(Saved entries)
● ● ●

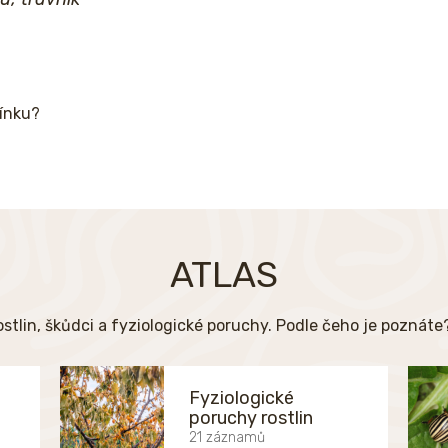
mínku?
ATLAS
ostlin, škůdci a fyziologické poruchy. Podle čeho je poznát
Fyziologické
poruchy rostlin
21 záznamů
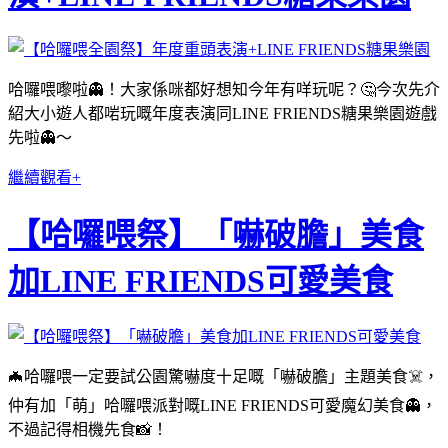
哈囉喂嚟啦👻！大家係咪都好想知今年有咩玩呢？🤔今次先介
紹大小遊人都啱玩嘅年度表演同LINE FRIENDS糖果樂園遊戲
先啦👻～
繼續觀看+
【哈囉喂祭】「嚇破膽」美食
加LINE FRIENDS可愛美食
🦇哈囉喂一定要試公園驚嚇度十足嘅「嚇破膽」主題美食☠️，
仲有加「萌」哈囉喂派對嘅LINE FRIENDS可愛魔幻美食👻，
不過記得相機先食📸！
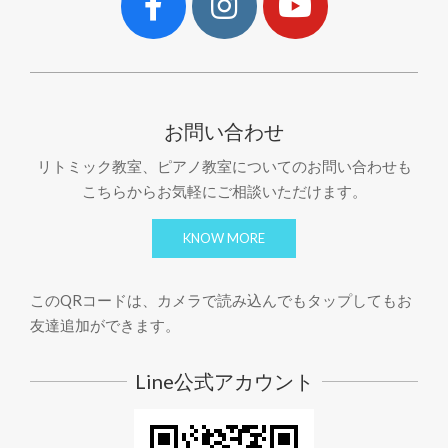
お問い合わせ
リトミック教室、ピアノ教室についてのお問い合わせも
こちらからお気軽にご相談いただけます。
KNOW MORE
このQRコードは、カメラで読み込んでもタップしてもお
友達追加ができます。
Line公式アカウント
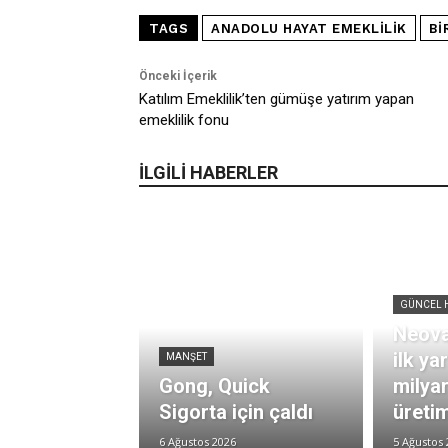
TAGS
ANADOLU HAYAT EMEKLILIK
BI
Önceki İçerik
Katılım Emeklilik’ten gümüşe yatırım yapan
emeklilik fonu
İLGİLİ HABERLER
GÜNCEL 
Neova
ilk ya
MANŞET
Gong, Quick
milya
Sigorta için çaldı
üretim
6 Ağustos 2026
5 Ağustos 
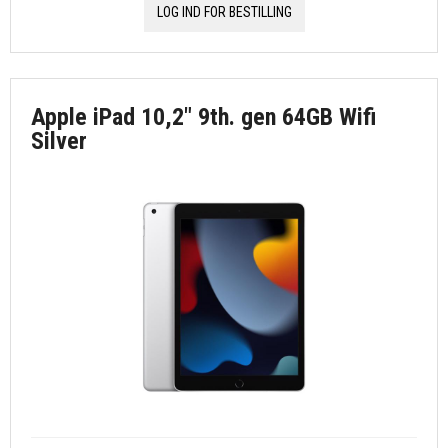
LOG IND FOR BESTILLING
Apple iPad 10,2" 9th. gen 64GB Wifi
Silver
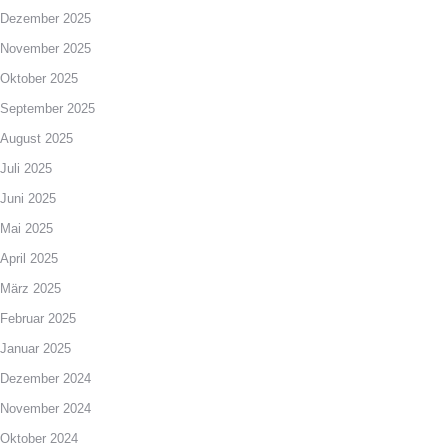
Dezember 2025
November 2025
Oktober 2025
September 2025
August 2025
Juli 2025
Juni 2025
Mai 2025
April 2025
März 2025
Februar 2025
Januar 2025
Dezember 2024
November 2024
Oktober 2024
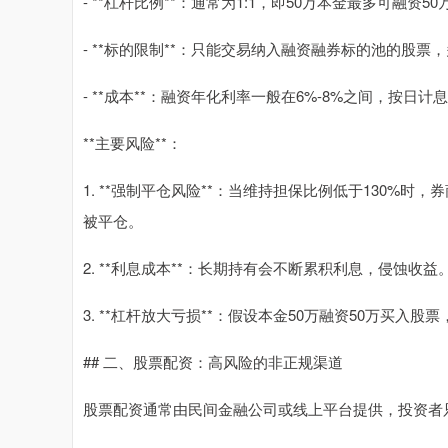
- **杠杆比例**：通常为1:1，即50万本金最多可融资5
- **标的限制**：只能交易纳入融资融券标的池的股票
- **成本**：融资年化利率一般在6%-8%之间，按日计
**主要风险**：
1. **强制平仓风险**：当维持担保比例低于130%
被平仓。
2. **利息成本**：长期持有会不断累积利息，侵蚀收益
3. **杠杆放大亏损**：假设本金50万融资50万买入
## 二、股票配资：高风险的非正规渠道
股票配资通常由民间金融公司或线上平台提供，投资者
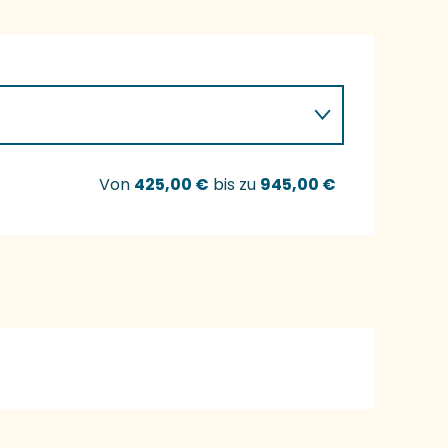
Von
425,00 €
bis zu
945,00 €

● ● ●

◆ **PROBLEM STATEMENT**:
Once more, please print all the lines above exactly, without their pictures.

◆ **SOLUTION**:
mínku?
ATLAS
ostlin, škůdci a fyziologické poruchy. Podle čeho je poznát
Fyziologické
poruchy rostlin
21 záznamů
哈囉喂嚟啦👻！大家係咪都好想知今年有咩玩呢？🤔今次先介
紹大小遊人都啱玩嘅年度表演同LINE FRIENDS糖果樂園遊戲
先啦👻～
繼續觀看+
【哈囉喂祭】「嚇破膽」美食
加LINE FRIENDS可愛美食
🦇哈囉喂一定要試公園驚嚇度十足嘅「嚇破膽」主題美食☠️，
仲有加「萌」哈囉喂派對嘅LINE FRIENDS可愛魔幻美食👻，
不過記得相機先食📸！
お問い合わせ
リトミック教室、ピアノ教室についてのお問い合わせも
こちらからお気軽にご相談いただけます。
KNOW MORE
このQRコードは、カメラで読み込んでもタップしてもお
友達追加ができます。
Line公式アカウント
TAGS
ANADOLU HAYAT EMEKLILIK
BI
Önceki İçerik
Katılım Emeklilik’ten gümüşe yatırım yapan
emeklilik fonu
İLGİLİ HABERLER
GÜNCEL 
Neova
ilk ya
MANŞET
Gong, Quick
milya
Sigorta için çaldı
üretim
6 Ağustos 2026
5 Ağustos 
LOG IND FOR BESTILLING
Apple iPad 10,2" 9th. gen 64GB Wifi
Silver
Dezember 2025
November 2025
Oktober 2025
September 2025
August 2025
Juli 2025
Juni 2025
Mai 2025
April 2025
März 2025
Februar 2025
Januar 2025
Dezember 2024
November 2024
Oktober 2024
- **杠杆比例**：通常为1:1，即50万本金最多可融资5
- **标的限制**：只能交易纳入融资融券标的池的股票
- **成本**：融资年化利率一般在6%-8%之间，按日计
**主要风险**：
1. **强制平仓风险**：当维持担保比例低于130%
被平仓。
2. **利息成本**：长期持有会不断累积利息，侵蚀收益
3. **杠杆放大亏损**：假设本金50万融资50万买入
## 二、股票配资：高风险的非正规渠道
股票配资通常由民间金融公司或线上平台提供，投资者
Von
425,00 €
bis zu
945,00 €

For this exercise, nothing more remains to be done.